§ **WORK TO COMPLETE**: Which lines of the data contain the string "nicht"? Show each of them.

§ **GIVEN RECORDS**:

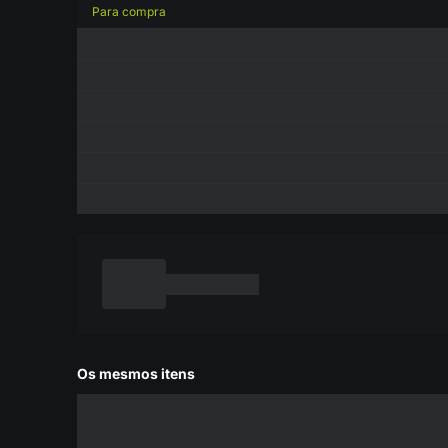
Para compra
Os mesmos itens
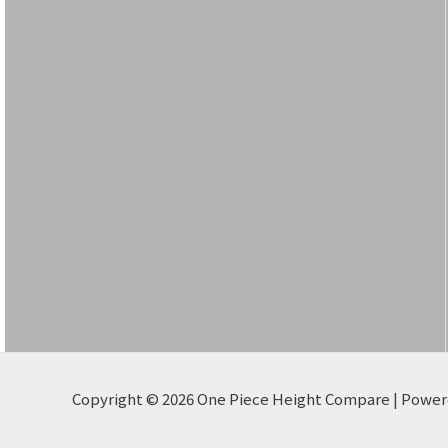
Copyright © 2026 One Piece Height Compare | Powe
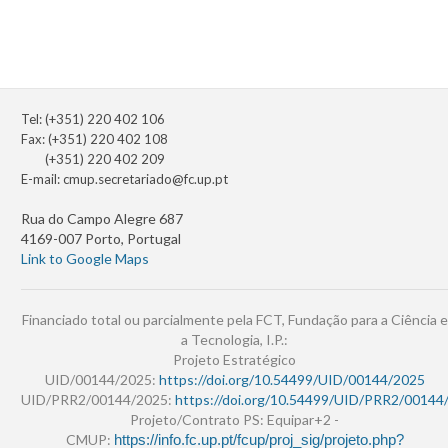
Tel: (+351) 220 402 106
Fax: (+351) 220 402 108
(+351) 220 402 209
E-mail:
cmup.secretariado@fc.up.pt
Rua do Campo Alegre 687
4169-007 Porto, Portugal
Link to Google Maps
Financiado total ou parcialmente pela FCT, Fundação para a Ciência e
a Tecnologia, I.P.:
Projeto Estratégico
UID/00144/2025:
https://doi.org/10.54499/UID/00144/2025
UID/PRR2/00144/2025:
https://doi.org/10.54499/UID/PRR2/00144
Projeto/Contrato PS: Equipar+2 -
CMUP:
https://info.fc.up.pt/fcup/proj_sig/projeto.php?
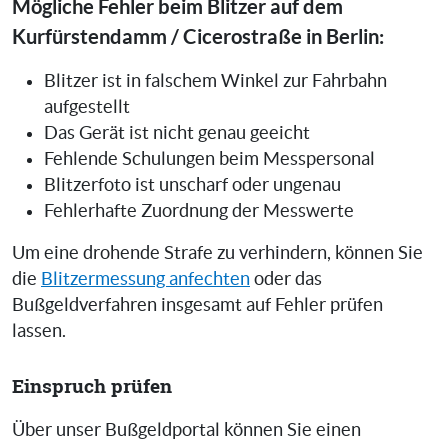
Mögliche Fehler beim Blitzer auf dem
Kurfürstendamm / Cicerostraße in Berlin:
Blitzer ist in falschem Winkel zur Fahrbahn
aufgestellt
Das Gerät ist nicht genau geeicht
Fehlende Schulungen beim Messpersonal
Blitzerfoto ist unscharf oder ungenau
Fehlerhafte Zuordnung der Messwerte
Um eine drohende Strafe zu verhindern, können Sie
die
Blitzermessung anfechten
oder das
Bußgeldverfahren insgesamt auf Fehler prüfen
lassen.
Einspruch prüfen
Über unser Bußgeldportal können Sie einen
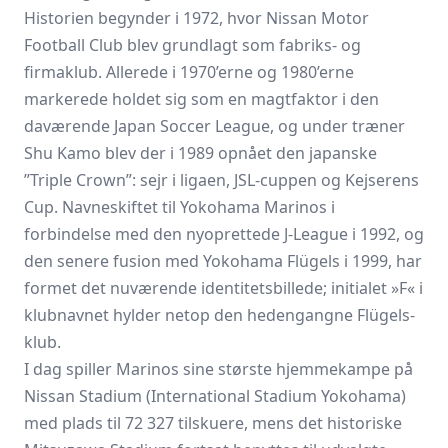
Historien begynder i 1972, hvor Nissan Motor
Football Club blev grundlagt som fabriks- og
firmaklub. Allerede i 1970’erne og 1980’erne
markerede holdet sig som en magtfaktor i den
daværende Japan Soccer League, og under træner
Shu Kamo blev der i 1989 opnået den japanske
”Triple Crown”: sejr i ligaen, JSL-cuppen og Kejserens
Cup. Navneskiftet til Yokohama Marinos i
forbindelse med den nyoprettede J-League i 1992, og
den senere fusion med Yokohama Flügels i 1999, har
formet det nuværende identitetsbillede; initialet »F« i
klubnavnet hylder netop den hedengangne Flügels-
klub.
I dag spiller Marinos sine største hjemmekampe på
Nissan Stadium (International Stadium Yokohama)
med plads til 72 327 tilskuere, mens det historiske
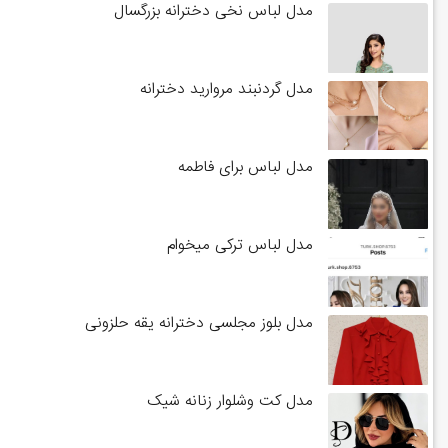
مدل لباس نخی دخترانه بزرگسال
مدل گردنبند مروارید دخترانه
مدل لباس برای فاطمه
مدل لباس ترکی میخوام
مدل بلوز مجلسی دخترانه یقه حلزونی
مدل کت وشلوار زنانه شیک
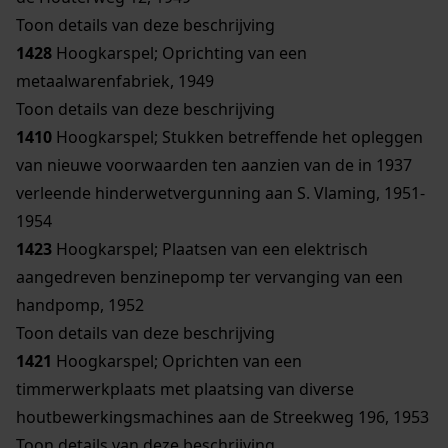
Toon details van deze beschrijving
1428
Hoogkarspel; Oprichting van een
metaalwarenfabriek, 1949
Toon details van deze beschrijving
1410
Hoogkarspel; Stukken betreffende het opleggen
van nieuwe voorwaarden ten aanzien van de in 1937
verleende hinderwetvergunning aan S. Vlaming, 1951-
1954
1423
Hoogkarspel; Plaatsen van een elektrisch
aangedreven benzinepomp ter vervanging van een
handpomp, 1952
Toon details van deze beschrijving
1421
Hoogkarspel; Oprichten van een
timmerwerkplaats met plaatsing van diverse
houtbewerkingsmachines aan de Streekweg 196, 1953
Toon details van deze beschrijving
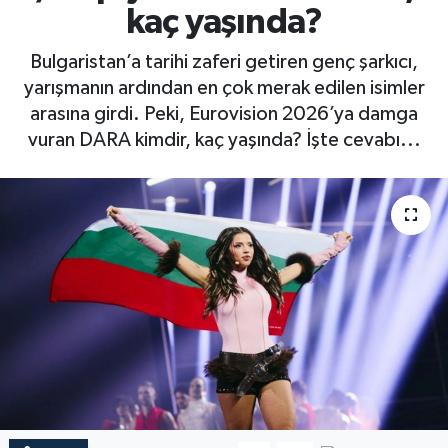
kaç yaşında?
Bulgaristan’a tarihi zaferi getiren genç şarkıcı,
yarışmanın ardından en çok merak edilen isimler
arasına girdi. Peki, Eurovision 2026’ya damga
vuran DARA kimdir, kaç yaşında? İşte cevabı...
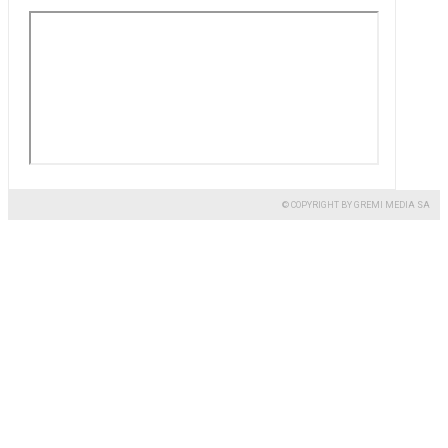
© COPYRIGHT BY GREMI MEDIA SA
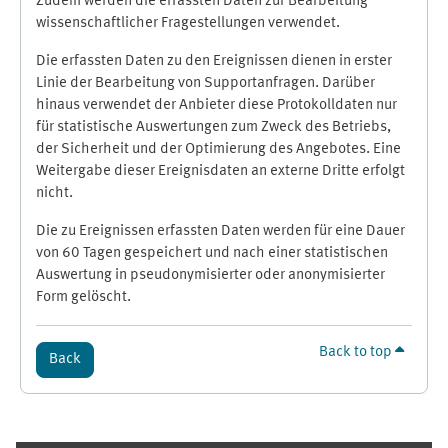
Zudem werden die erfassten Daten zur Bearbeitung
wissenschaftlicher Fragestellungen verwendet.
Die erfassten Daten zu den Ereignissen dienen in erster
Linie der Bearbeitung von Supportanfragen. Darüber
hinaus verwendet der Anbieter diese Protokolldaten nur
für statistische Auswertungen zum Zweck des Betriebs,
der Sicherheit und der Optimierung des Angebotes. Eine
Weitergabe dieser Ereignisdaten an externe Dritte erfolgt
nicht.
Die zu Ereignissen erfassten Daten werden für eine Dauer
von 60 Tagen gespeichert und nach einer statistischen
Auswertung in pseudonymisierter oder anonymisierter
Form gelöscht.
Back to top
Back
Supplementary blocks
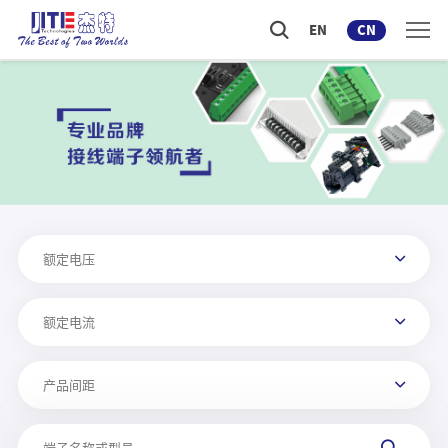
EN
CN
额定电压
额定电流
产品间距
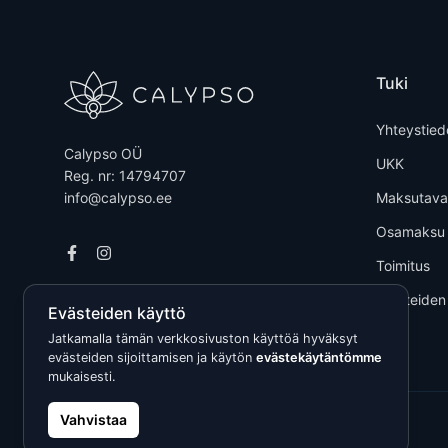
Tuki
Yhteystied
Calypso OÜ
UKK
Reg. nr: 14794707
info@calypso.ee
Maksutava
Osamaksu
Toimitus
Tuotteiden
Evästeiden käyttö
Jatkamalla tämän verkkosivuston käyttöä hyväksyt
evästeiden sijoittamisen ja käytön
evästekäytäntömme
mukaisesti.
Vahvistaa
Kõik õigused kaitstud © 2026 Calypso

§ **COMPLETED EXERCISE**:
Das Gerät ist nicht genau geeicht
nicht.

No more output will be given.